[About this task]: Set down each record exactly. Omit the pictures.

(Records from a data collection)
>>>

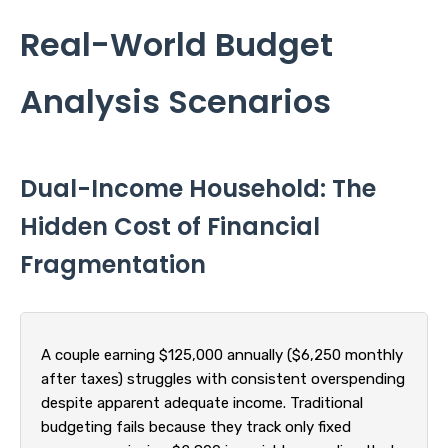
Real-World Budget
Analysis Scenarios
Dual-Income Household: The
Hidden Cost of Financial
Fragmentation
A couple earning $125,000 annually ($6,250 monthly
after taxes) struggles with consistent overspending
despite apparent adequate income. Traditional
budgeting fails because they track only fixed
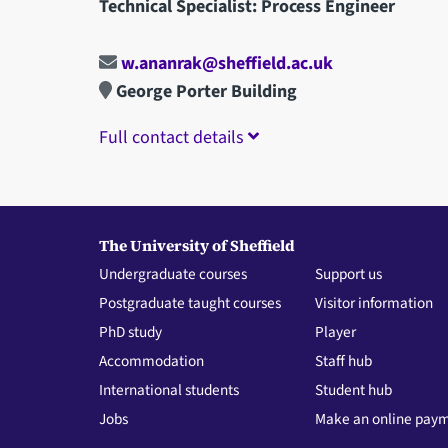
Technical Specialist: Process Engineer
w.ananrak@sheffield.ac.uk
George Porter Building
Full contact details
The University of Sheffield
Undergraduate courses
Support us
Postgraduate taught courses
Visitor information
PhD study
Player
Accommodation
Staff hub
International students
Student hub
Jobs
Make an online pay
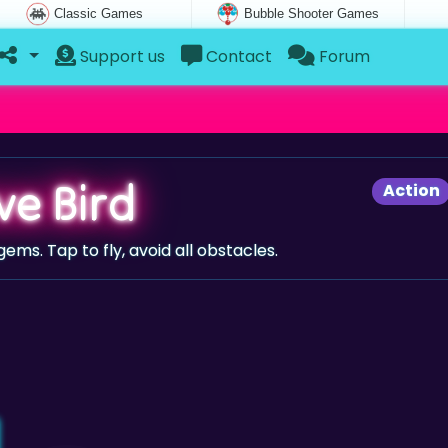
Classic Games
Bubble Shooter Games
Support us
Contact
Forum
ve Bird
Action
 gems. Tap to fly, avoid all obstacles.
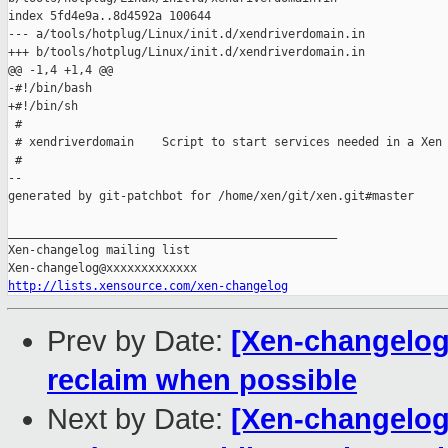
index 5fd4e9a..8d4592a 100644

--- a/tools/hotplug/Linux/init.d/xendriverdomain.in

+++ b/tools/hotplug/Linux/init.d/xendriverdomain.in

@@ -1,4 +1,4 @@

-#!/bin/bash

+#!/bin/sh

 #

 # xendriverdomain    Script to start services needed in a Xen 
 #

--

generated by git-patchbot for /home/xen/git/xen.git#master

_______________________________________________

Xen-changelog mailing list

http://lists.xensource.com/xen-changelog
Prev by Date:
[Xen-changelog]
reclaim when possible
Next by Date:
[Xen-changelog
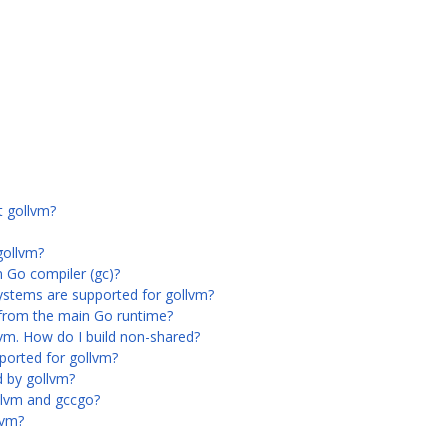
t gollvm?
gollvm?
n Go compiler (gc)?
ystems are supported for gollvm?
 from the main Go runtime?
llvm. How do I build non-shared?
orted for gollvm?
 by gollvm?
llvm and gccgo?
lvm?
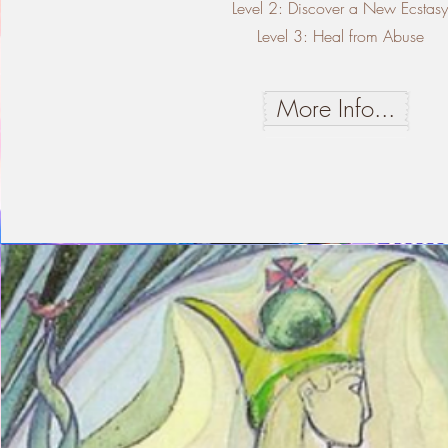
Level 2: Discover a New Ecstas
Level 3: Heal from Abuse
More Info...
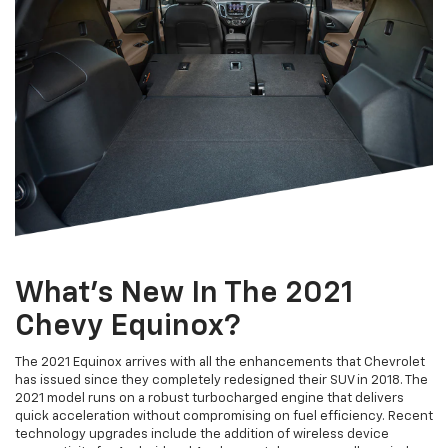
What's New In The 2021
Chevy Equinox?
The 2021 Equinox arrives with all the enhancements that Chevrolet
has issued since they completely redesigned their SUV in 2018. The
2021 model runs on a robust turbocharged engine that delivers
quick acceleration without compromising on fuel efficiency. Recent
technology upgrades include the addition of wireless device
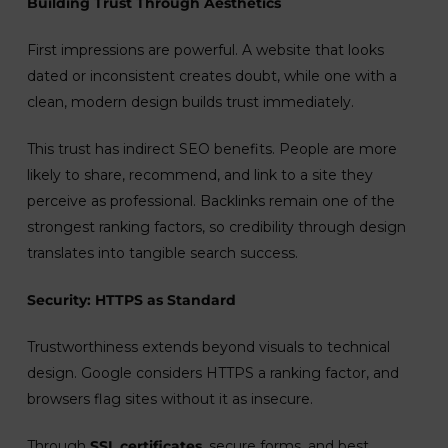
Building Trust Through Aesthetics
First impressions are powerful. A website that looks
dated or inconsistent creates doubt, while one with a
clean, modern design builds trust immediately.
This trust has indirect SEO benefits. People are more
likely to share, recommend, and link to a site they
perceive as professional. Backlinks remain one of the
strongest ranking factors, so credibility through design
translates into tangible search success.
Security: HTTPS as Standard
Trustworthiness extends beyond visuals to technical
design. Google considers HTTPS a ranking factor, and
browsers flag sites without it as insecure.
Through
SSL certificates
, secure forms, and best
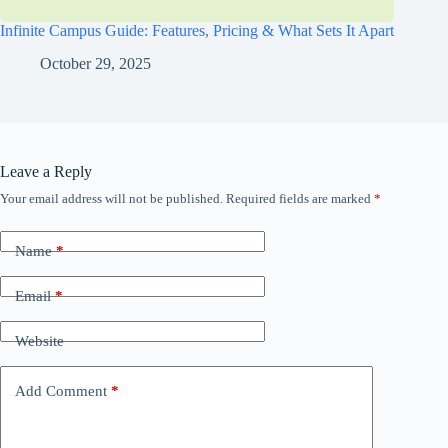
Infinite Campus Guide: Features, Pricing & What Sets It Apart
October 29, 2025
Leave a Reply
Your email address will not be published.
Required fields are marked
*
Name
*
Email
*
Website
Add Comment
*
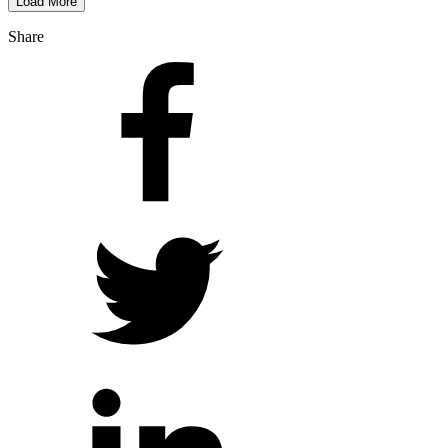
Load More
Share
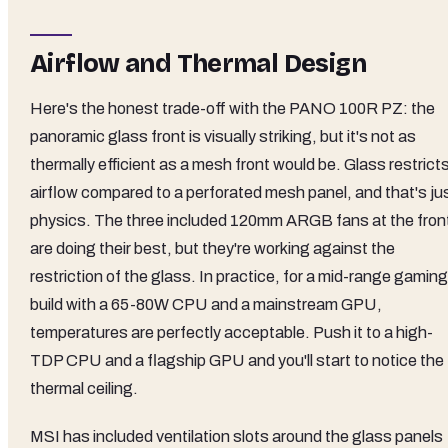
Airflow and Thermal Design
Here's the honest trade-off with the PANO 100R PZ: the
panoramic glass front is visually striking, but it's not as
thermally efficient as a mesh front would be. Glass restrict
airflow compared to a perforated mesh panel, and that's ju
physics. The three included 120mm ARGB fans at the fron
are doing their best, but they're working against the
restriction of the glass. In practice, for a mid-range gaming
build with a 65-80W CPU and a mainstream GPU,
temperatures are perfectly acceptable. Push it to a high-
TDP CPU and a flagship GPU and you'll start to notice the
thermal ceiling.
MSI has included ventilation slots around the glass panels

<<<

[Written solution]:
Real-World Budget
Analysis Scenarios
Dual-Income Household: The
Hidden Cost of Financial
Fragmentation
A couple earning $125,000 annually ($6,250 monthly
after taxes) struggles with consistent overspending
despite apparent adequate income. Traditional
budgeting fails because they track only fixed
Technical Specialist: Process Engineer
w.ananrak@sheffield.ac.uk
George Porter Building
Full contact details
The University of Sheffield
Undergraduate courses
Support us
Postgraduate taught courses
Visitor information
PhD study
Player
Accommodation
Staff hub
International students
Student hub
Jobs
Make an online pay
Classic Games
Bubble Shooter Games
Support us
Contact
Forum
ve Bird
Action
 gems. Tap to fly, avoid all obstacles.
index 5fd4e9a..8d4592a 100644

--- a/tools/hotplug/Linux/init.d/xendriverdomain.in

+++ b/tools/hotplug/Linux/init.d/xendriverdomain.in

@@ -1,4 +1,4 @@

-#!/bin/bash

+#!/bin/sh

 #

 # xendriverdomain    Script to start services needed in a Xen 
 #

--

generated by git-patchbot for /home/xen/git/xen.git#master

_______________________________________________

Xen-changelog mailing list

http://lists.xensource.com/xen-changelog
Prev by Date:
[Xen-changelog]
reclaim when possible
Next by Date:
[Xen-changelog
t gollvm?
gollvm?
n Go compiler (gc)?
ystems are supported for gollvm?
 from the main Go runtime?
llvm. How do I build non-shared?
orted for gollvm?
 by gollvm?
llvm and gccgo?
lvm?
Level 2: Discover a New Ecstas
Level 3: Heal from Abuse
More Info...
What's New In The 2021
Chevy Equinox?
The 2021 Equinox arrives with all the enhancements that Chevrolet
has issued since they completely redesigned their SUV in 2018. The
2021 model runs on a robust turbocharged engine that delivers
quick acceleration without compromising on fuel efficiency. Recent
technology upgrades include the addition of wireless device
Building Trust Through Aesthetics
First impressions are powerful. A website that looks
dated or inconsistent creates doubt, while one with a
clean, modern design builds trust immediately.
This trust has indirect SEO benefits. People are more
likely to share, recommend, and link to a site they
perceive as professional. Backlinks remain one of the
strongest ranking factors, so credibility through design
translates into tangible search success.
Security: HTTPS as Standard
Trustworthiness extends beyond visuals to technical
design. Google considers HTTPS a ranking factor, and
browsers flag sites without it as insecure.
Through
SSL certificates
, secure forms, and best
Infinite Campus Guide: Features, Pricing & What Sets It Apart
October 29, 2025
Leave a Reply
Your email address will not be published.
Required fields are marked
*
Name
*
Email
*
Website
Add Comment
*
Load More
Share
Airflow and Thermal Design
Here's the honest trade-off with the PANO 100R PZ: the
panoramic glass front is visually striking, but it's not as
thermally efficient as a mesh front would be. Glass restrict
airflow compared to a perforated mesh panel, and that's ju
physics. The three included 120mm ARGB fans at the fron
are doing their best, but they're working against the
restriction of the glass. In practice, for a mid-range gaming
build with a 65-80W CPU and a mainstream GPU,
temperatures are perfectly acceptable. Push it to a high-
TDP CPU and a flagship GPU and you'll start to notice the
thermal ceiling.
MSI has included ventilation slots around the glass panels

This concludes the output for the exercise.